In the case illustrated below, the hospital is providing a chatbot triaging mechanism for incoming patients to reduce the overhead at clinics and increase the safety and quality of care during the COVID-19 pandemic. The chatbot has to be connected to the hospital network, combined with a triage text summary service that is to be reviewed, and stored in the electronic health record. In this example, triage could be initiated by a patient or a hospital to conduct a health screening.

Image Credit: Sezgin E, Sirrianni J, Linwood S
Operationalizing and Implementing Pretrained, Large Artificial Intelligence Linguistic Models in the US Health Care System: Outlook of Generative Pretrained Transformer 3 (GPT-3) as a Service Model
JMIR Med Inform 2022;10(2):e32875
URL: https://medinform.jmir.org/2022/2/e32875
DOI: 10.2196/32875

For me, the fundamental question is what roles algorithmic and automated systems should have in our education, healthcare, and business systems.

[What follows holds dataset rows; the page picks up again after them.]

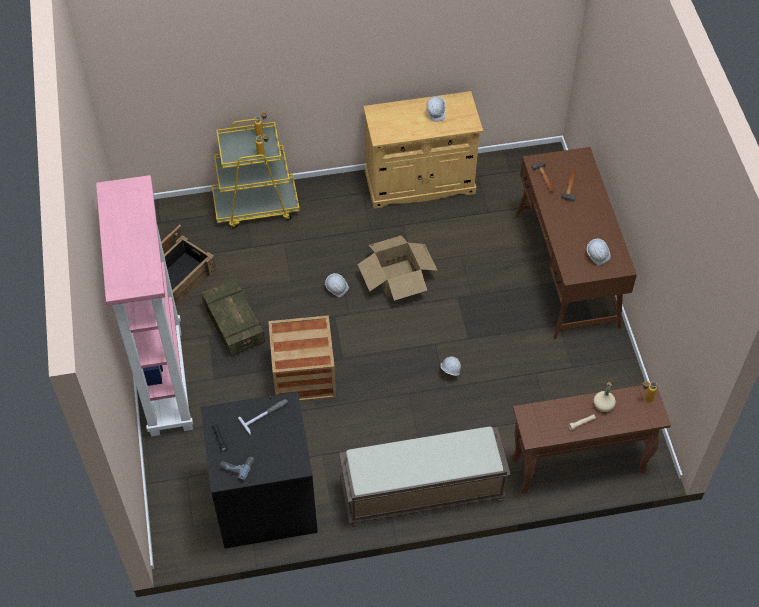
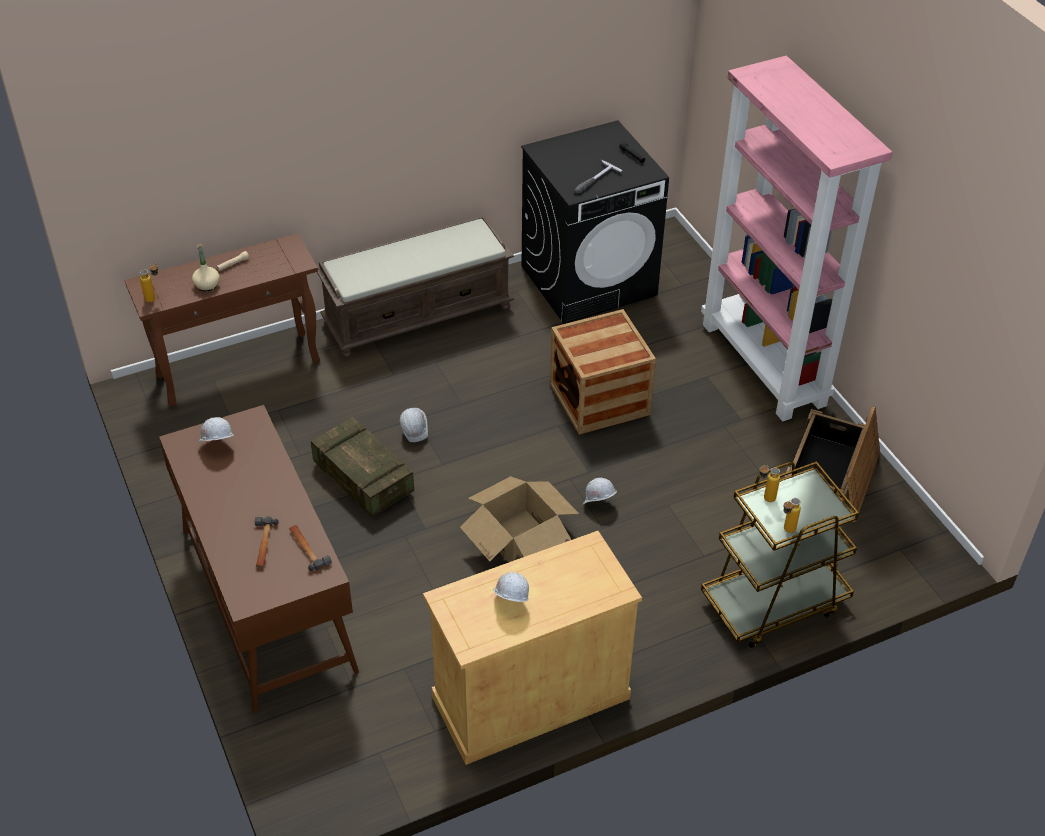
camera: 165 degrees right, 10 degrees down
(234, 325) = (715, 437): crate -> crate (363, 479)
(237, 466) = (602, 140): power drill -> none
(256, 206) = (773, 602): yellow cart -> brown cart

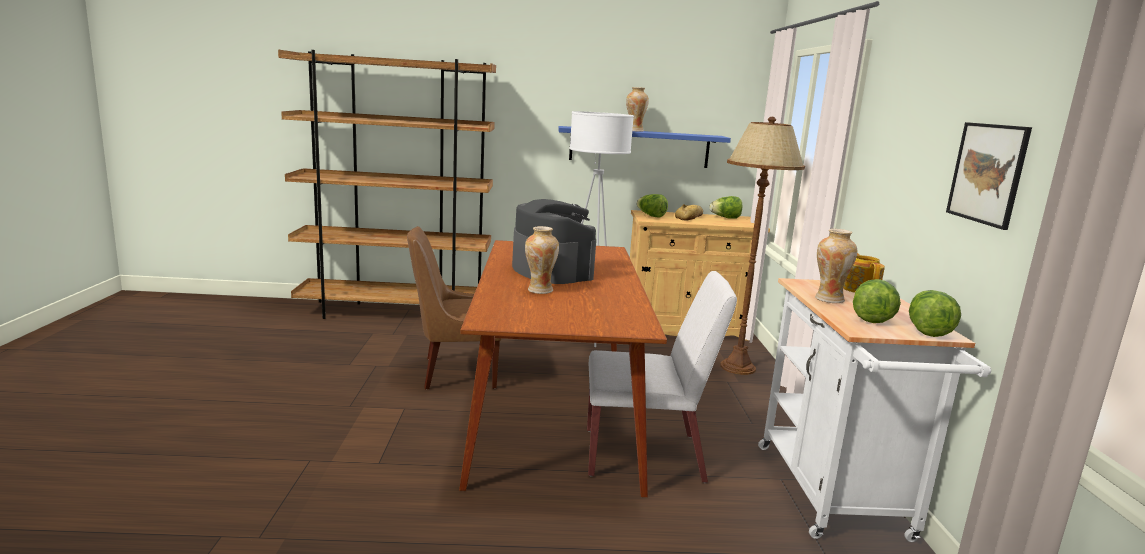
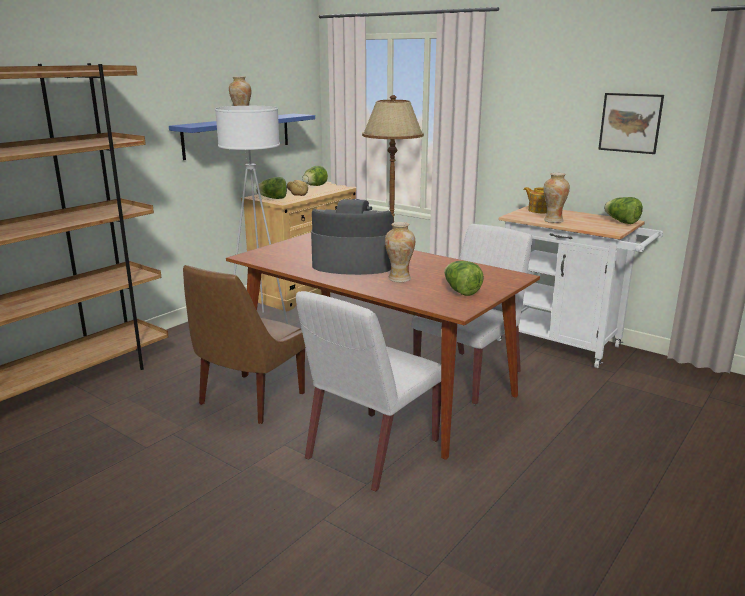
camera: 50 degrees left, 5 degrees up
(435, 448) = (371, 450): none -> white chair
(872, 318) = (593, 224): lettuce -> lettuce (461, 291)

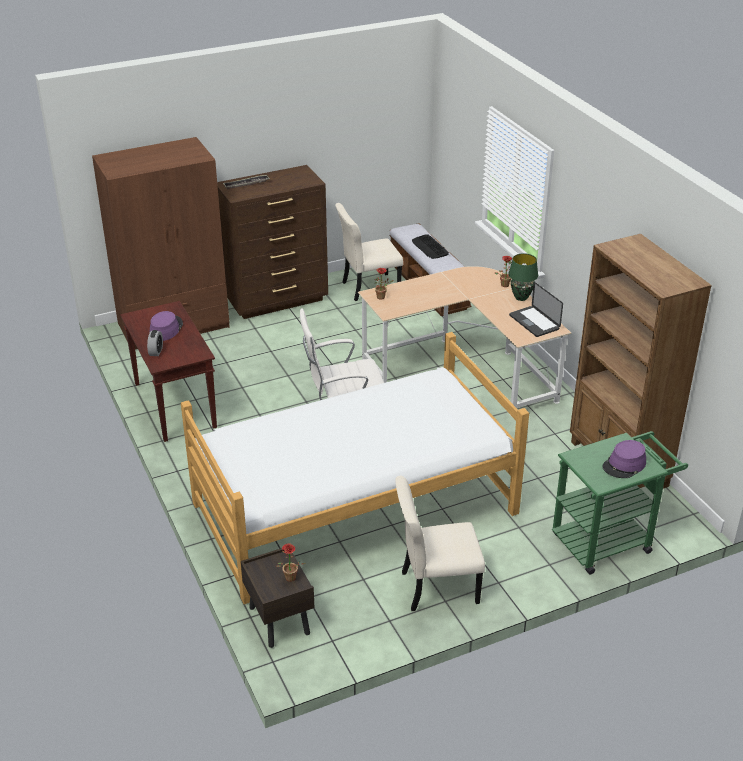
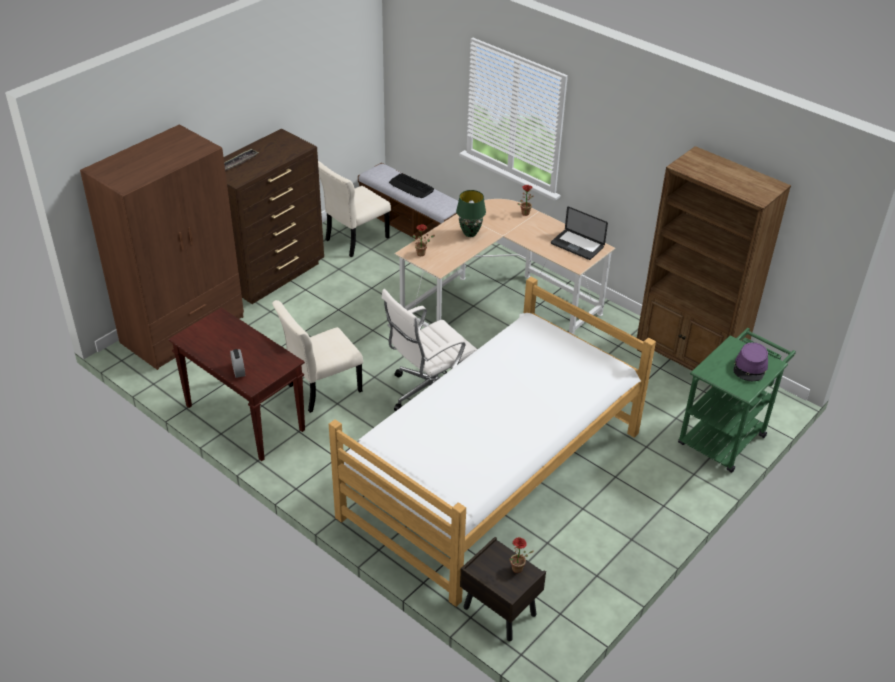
camera: 25 degrees left, 5 degrees up
(166, 329) = (230, 343): purple hat -> none
(436, 587) = (615, 529): beige chair -> beige chair (321, 389)
(521, 297) = (548, 222): green table lamp -> green table lamp (470, 233)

Then you have the other thorny issues around ethics, legal, and copyright protections. We’re currently unprepared to answer questions like: Who owns the rights to the generated output of the AI? The complications associated with the legal aspects of Intellectual Property rights also come to the fore in text-based generative AI. Assuming that the text being trained upon is copyrighted, would you say the generated text violates those legal rights? Our regulatory bodies are nowhere near being ready to address those questions, and until they are, caution should be the watchword of the day when experimenting with these AI platforms.

Recent weeks have offered a glimpse into the current state of AI capabilities, which are both fascinating and worrying. Regulators must adjust their thinking to address coming developments, and the industry must collaborate with policymakers as we navigate the next AI platform evolution. For now, platforms like ChatGPT are enjoyable to play around with but not ready for primetime adoption in any critical business applications.

4 thoughts on “Take A Deep Breath – ChatGPT Is Not The AI Apocalypse

  1. Nice overview of this important topic, Henry. As with any new innovation there seems to be hysteria initially over its possible “taking over the world” and then things simmer down and take a more sane approach (see crypto-currency for example). Thanks for keeping us all up to date with all this new technology and especially your take on it.

    • Thanks for reading and commenting on the post Tom. If we use the Gartner Hype Cycle framework I guess you could say that ChatGPT is moving up the slope to the “peak of inflated expectations” stage. It will be interesting to see how this evolves.